Né le 11 mai 1932 à Voghera, en Lombardie, Valentino Garavani se passionne très tôt pour la mode. À seulement 17 ans, il rejoint Paris pour se former à la Chambre syndicale de la couture, avant de travailler auprès de Jean Dessès puis de Guy Laroche. C’est toutefois à Rome qu’il fonde sa propre maison en 1960, avec le soutien indéfectible de Giancarlo Giammetti, compagnon et partenaire clé de son succès.
Valentino impose rapidement une esthétique reconnaissable entre toutes. Silhouettes sculptées, matières nobles cousues à la main, lignes fluides et sensuelles, romantisme néoclassique et, surtout, un rouge flamboyant devenu iconique : le fameux « rouge Valentino ». Sans jamais chercher à révolutionner la mode, le créateur revendiquait une ambition claire, celle de sublimer les femmes et de « faire tourner les têtes lorsqu’elles entrent dans une pièce ».
Sa rencontre avec Jackie Kennedy en 1964 marque un tournant décisif. La robe ivoire qu’il conçoit pour son mariage avec Aristote Onassis, en 1968, propulse Valentino sur la scène mondiale, notamment aux États-Unis. Dès lors, Hollywood adopte le couturier italien. Audrey Hepburn, Elizabeth Taylor, Ava Gardner, Sophia Loren, Julia Roberts, Sharon Stone ou encore Gwyneth Paltrow comptent parmi ses fidèles clientes. En 1970, il devient le premier couturier italien à ouvrir une boutique à New York, affirmant son rôle de porte-voix de la haute couture italienne à l’international.
Icône de la dolce vita romaine des années 1960, Valentino Garavani incarnait une vision exigeante et glamour de l’élégance. En 1989, il choisit de défiler exclusivement à Paris, ville qu’il affectionne particulièrement, et reçoit la Légion d’honneur en 2006. Il prend officiellement sa retraite en janvier 2008, après un ultime défilé chargé d’émotion.
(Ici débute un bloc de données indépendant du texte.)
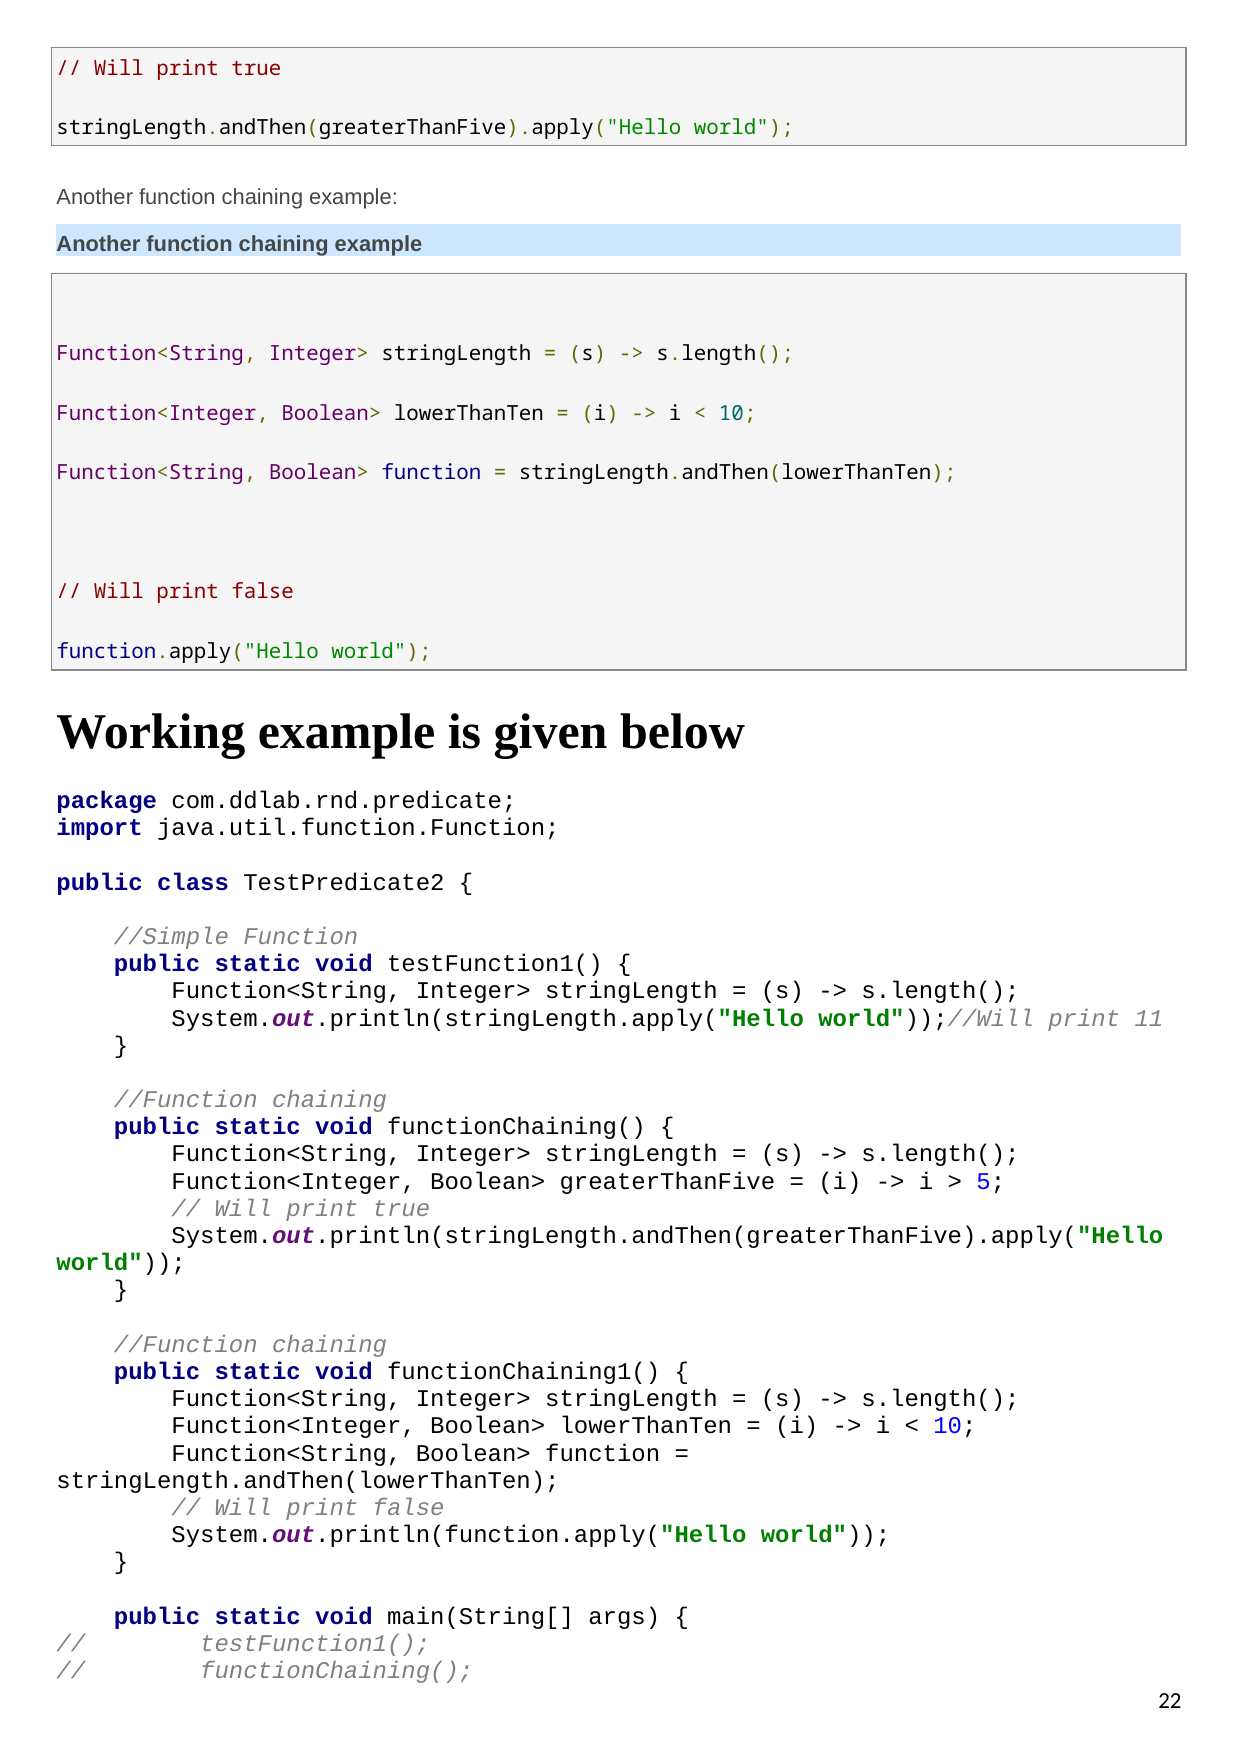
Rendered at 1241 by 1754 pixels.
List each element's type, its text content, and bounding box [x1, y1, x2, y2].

text Function<Integer, Boolean> lowerThanTen = (i) -> i < 10; [52, 392, 1185, 426]
text // Will print true [52, 48, 1185, 81]
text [52, 332, 1185, 366]
text Function<String, Boolean> function = stringLength.andThen(lowerThanTen); [52, 452, 1185, 486]
text Another function chaining example: [56, 178, 1181, 209]
text Another function chaining example [56, 224, 1181, 256]
text // Will print false [52, 571, 1185, 605]
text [56, 788, 1181, 1686]
text stringLength.andThen(greaterThanFive).apply("Hello world"); [52, 107, 1185, 145]
text function.apply("Hello world"); [52, 631, 1185, 669]
subtitle Working example is given below [56, 702, 1181, 759]
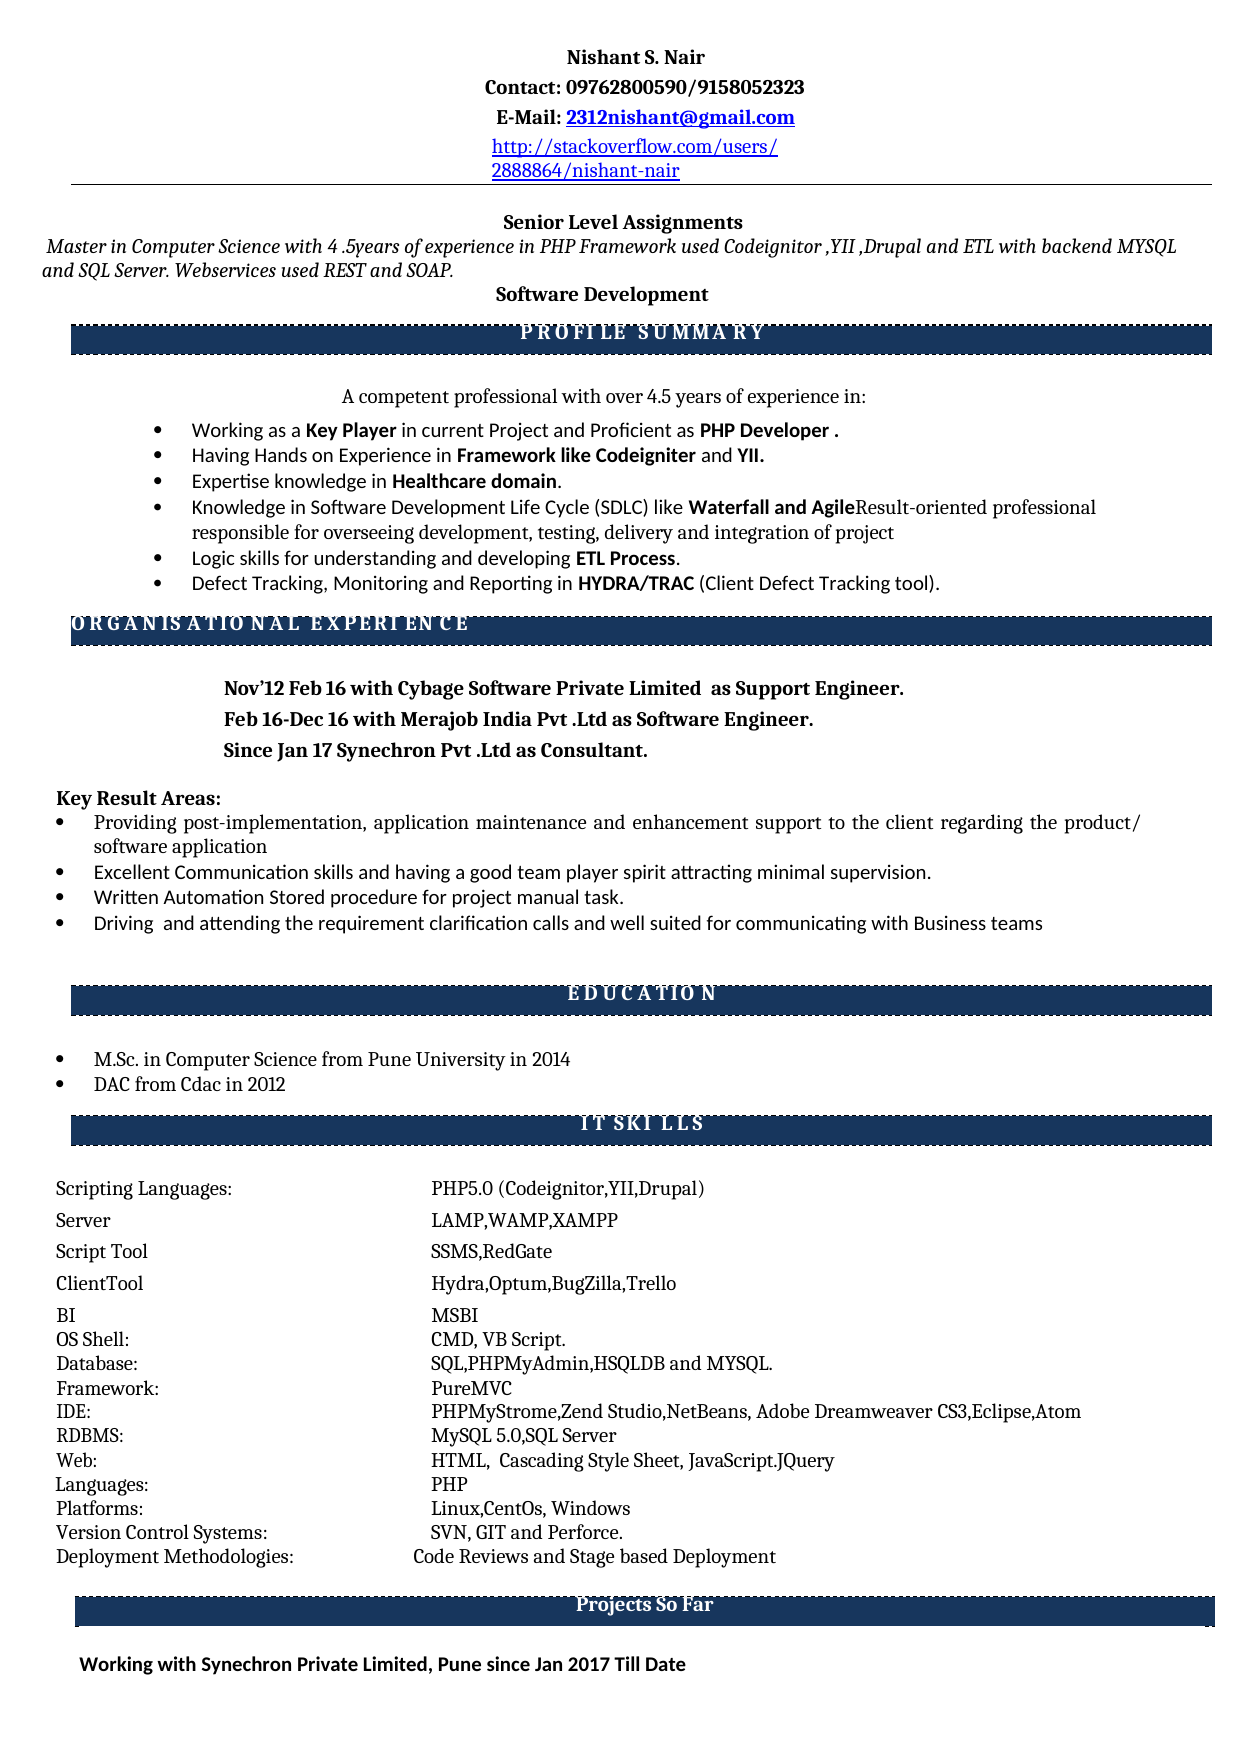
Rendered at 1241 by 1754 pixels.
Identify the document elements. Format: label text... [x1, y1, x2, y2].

text Server LAMP,WAMP,XAMPP [56, 1207, 734, 1232]
list Having Hands on Experience in Framework like Codeigniter and YII. [154, 443, 1205, 468]
text RDBMS: MySQL 5.0,SQL Server [56, 1424, 734, 1448]
text Platforms: Linux,CentOs, Windows [56, 1497, 1190, 1521]
text ClientTool Hydra,Optum,BugZilla,Trello [56, 1271, 734, 1295]
text Key Result Areas: [56, 787, 734, 811]
text Scripting Languages: PHP5.0 (Codeignitor,YII,Drupal) [56, 1176, 734, 1200]
list Working as a Key Player in current Project and Proficient as PHP Developer . [154, 417, 1205, 443]
text Database: SQL,PHPMyAdmin,HSQLDB and MYSQL. [56, 1351, 1190, 1376]
subtitle Nov’12 Feb 16 with Cybage Software Private Limited as Support Engineer. [224, 676, 1190, 700]
list Logic skills for understanding and developing ETL Process. [154, 545, 1205, 570]
text Version Control Systems: SVN, GIT and Perforce. [56, 1521, 1190, 1544]
subtitle Feb 16-Dec 16 with Merajob India Pvt .Ltd as Software Engineer. [224, 708, 1190, 732]
list M.Sc. in Computer Science from Pune University in 2014 [56, 1046, 734, 1071]
text IDE: PHPMyStrome,Zend Studio,NetBeans, Adobe Dreamweaver CS3,Eclipse,Atom [56, 1400, 1190, 1424]
subtitle Contact: 09762800590/9158052323 [420, 75, 857, 99]
text Senior Level Assignments [82, 210, 1165, 234]
subtitle Since Jan 17 Synechron Pvt .Ltd as Consultant. [224, 739, 1190, 763]
list Written Automation Stored procedure for project manual task. [56, 884, 1205, 910]
text A competent professional with over 4.5 years of experience in: [281, 385, 1190, 409]
list Defect Tracking, Monitoring and Reporting in HYDRA/TRAC (Client Defect Tracking tool). [154, 570, 1190, 596]
list Excellent Communication skills and having a good team player spirit attracting minimal supervision. [56, 859, 1205, 884]
subtitle Master in Computer Science with 4 .5years of experience in PHP Framework used Codeignitor ,YII ,Drupal and ETL with backend MYSQL and SQL Server. Webservices used REST and SOAP. [42, 234, 1190, 282]
text Script Tool SSMS,RedGate [56, 1239, 734, 1264]
text Web: HTML, Cascading Style Sheet, JavaScript.JQuery [56, 1448, 1190, 1472]
subtitle http://stackoverflow.com/users/2888864/nishant-nair [492, 135, 829, 183]
text Framework: PureMVC [56, 1376, 734, 1400]
subtitle Software Development [417, 282, 1190, 306]
list Expertise knowledge in Healthcare domain. [154, 468, 1205, 493]
text Languages: PHP [42, 1472, 734, 1497]
subtitle Nishant S. Nair [417, 46, 754, 69]
text OS Shell: CMD, VB Script. [56, 1327, 1051, 1351]
list Driving and attending the requirement clarification calls and well suited for communicating with Business teams [56, 910, 1205, 935]
text BI MSBI [56, 1303, 734, 1327]
text Deployment Methodologies: Code Reviews and Stage based Deployment [56, 1544, 1190, 1568]
list Providing post-implementation, application maintenance and enhancement support to the client regarding the product/ software application [56, 811, 1190, 859]
text Working with Synechron Private Limited, Pune since Jan 2017 Till Date [79, 1652, 1205, 1677]
list DAC from Cdac in 2012 [56, 1071, 1190, 1097]
subtitle E-Mail: 2312nishant@gmail.com [492, 105, 829, 129]
list Knowledge in Software Development Life Cycle (SDLC) like Waterfall and AgileResult-oriented professional responsible for overseeing development, testing, delivery and integration of project [154, 494, 1190, 545]
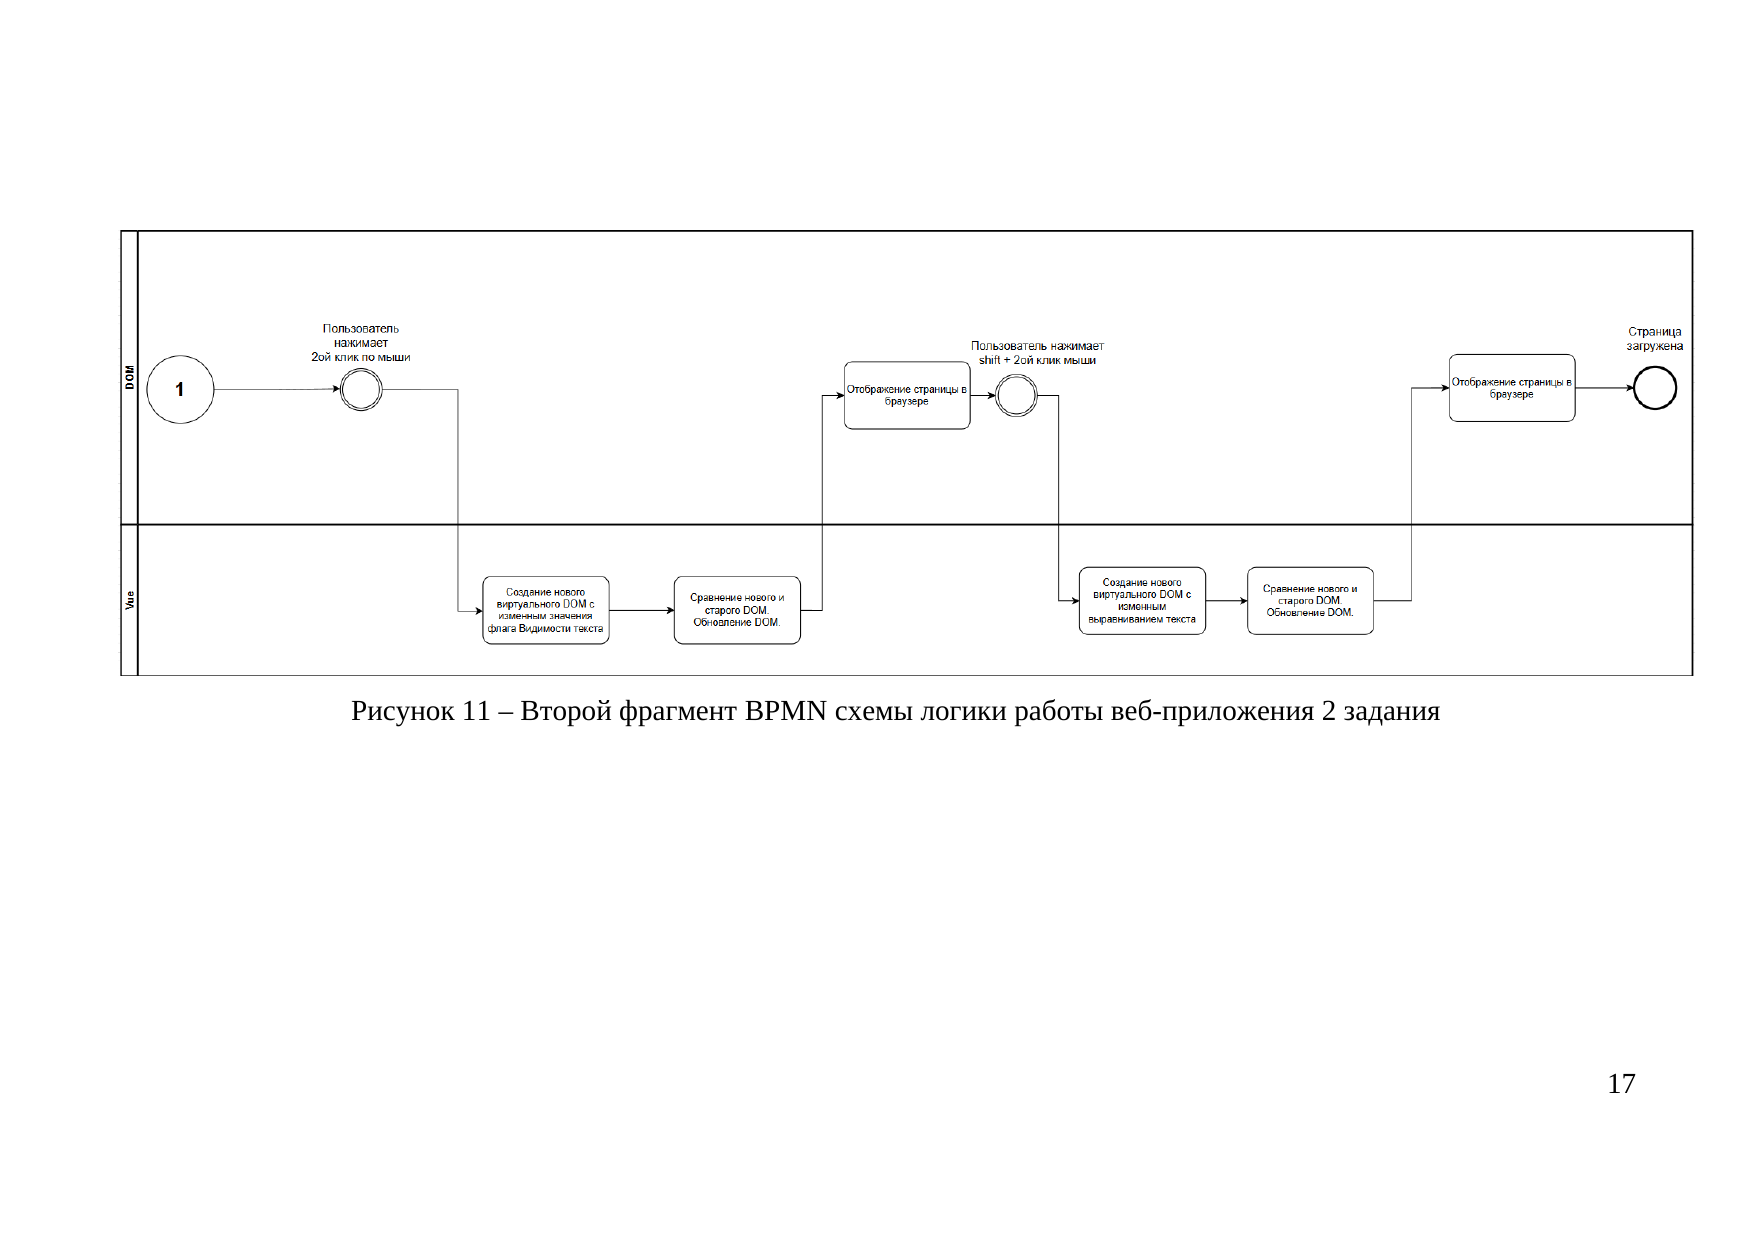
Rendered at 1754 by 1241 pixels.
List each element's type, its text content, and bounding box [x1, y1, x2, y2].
Si la marque Valentino a depuis changé de mains, intégrant des groupes internationaux du luxe, l’empreinte laissée par son fondateur demeure intacte. Pour de nombreux observateurs, Valentino Garavani a élevé la haute couture au rang de patrimoine culturel, reliant artisanat italien, tradition française et modernité globale. Ses funérailles se tiendront vendredi à Rome, à la basilique Sainte-Marie-des-Anges-et-des-Martyrs, clôturant symboliquement le chapitre d’un des derniers géants de la couture du xxe siècle.